» **Tasks**
1. According to the case excerpt, under the Felony Disposition Agreement, what term would each appellant be sentenced to?
2. Please copy the case excerpt word for word from "Appellants entered pleas" to "with their attorneys.".
3. In one to three sentences, explain why the trial court told the appellants that Youth Authority was unlikely to accept them, as the case excerpt states.

» **Source text**
┌──

Appellants entered pleas of not guilty to two counts of oral copulation in concert (§ 288a, subd. (d)) with great bodily injury (§ 12022.7) and one count of assault with a deadly weapon with great bodily injury. They changed their pleas to guilty of one count of oral copulation in concert, the other allegations to be dismissed. According to the Felony Disposition Agreement, each appellant would be sentenced to the seven-year midterm and referred to Youth Authority (YA) for evaluation. (Welf. & Inst.Code, § 1731.5, subd. (c).) The trial court informed both appellants at the time they changed their plea that, due to the assaultive nature of the offense, it was unlikely YA would accept them. When the trial court advised them of their rights and obtained waivers, both appellants said they had had sufficient time to discuss the case with their attorneys.

└──

» **Data extract**
┌──

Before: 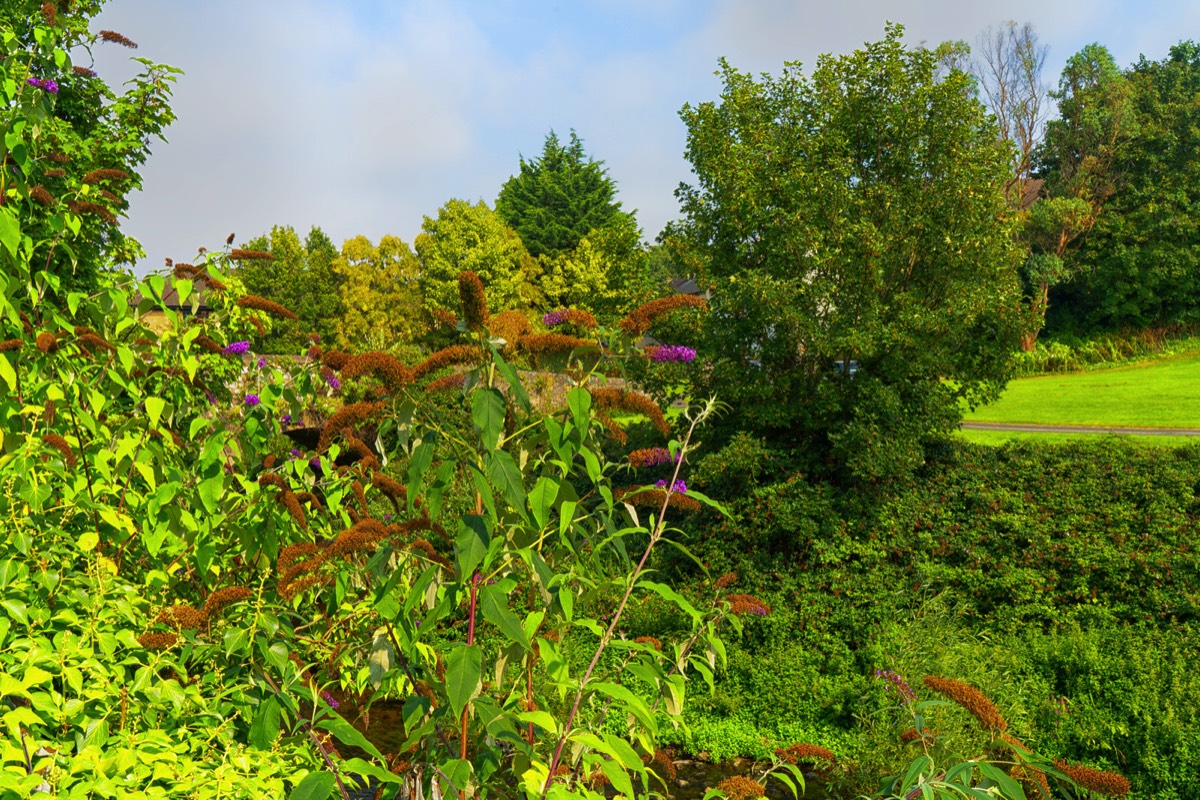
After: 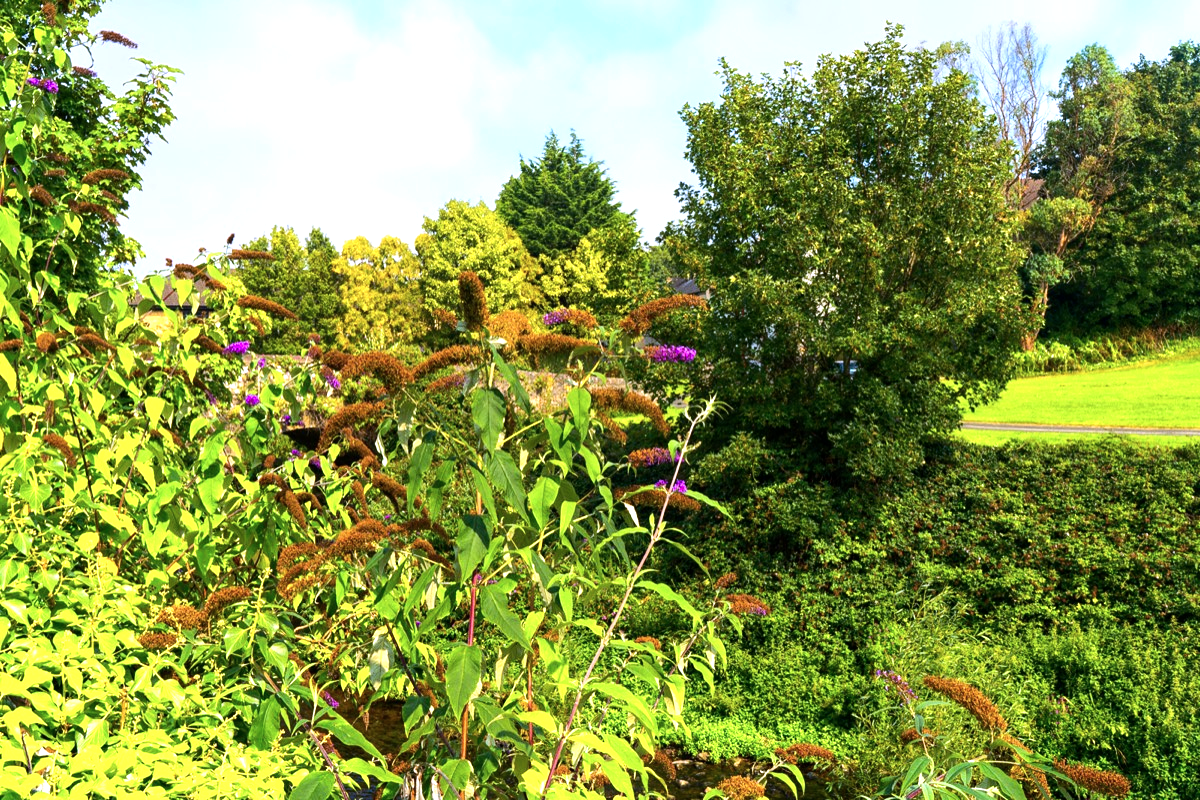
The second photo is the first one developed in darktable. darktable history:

└──

» **Results in order**
1. The seven-year midterm.

2.
Appellants entered pleas of not guilty to two counts of oral copulation in concert (§ 288a, subd. (d)) with great bodily injury (§ 12022.7) and one count of assault with a deadly weapon with great bodily injury. They changed their pleas to guilty of one count of oral copulation in concert, the other allegations to be dismissed. According to the Felony Disposition Agreement, each appellant would be sentenced to the seven-year midterm and referred to Youth Authority (YA) for evaluation. (Welf. & Inst.Code, § 1731.5, subd. (c).) The trial court informed both appellants at the time they changed their plea that, due to the assaultive nature of the offense, it was unlikely YA would accept them. When the trial court advised them of their rights and obtained waivers, both appellants said they had had sufficient time to discuss the case with their attorneys.

3. The trial court said it was unlikely that Youth Authority would accept them because of the assaultive nature of the offense.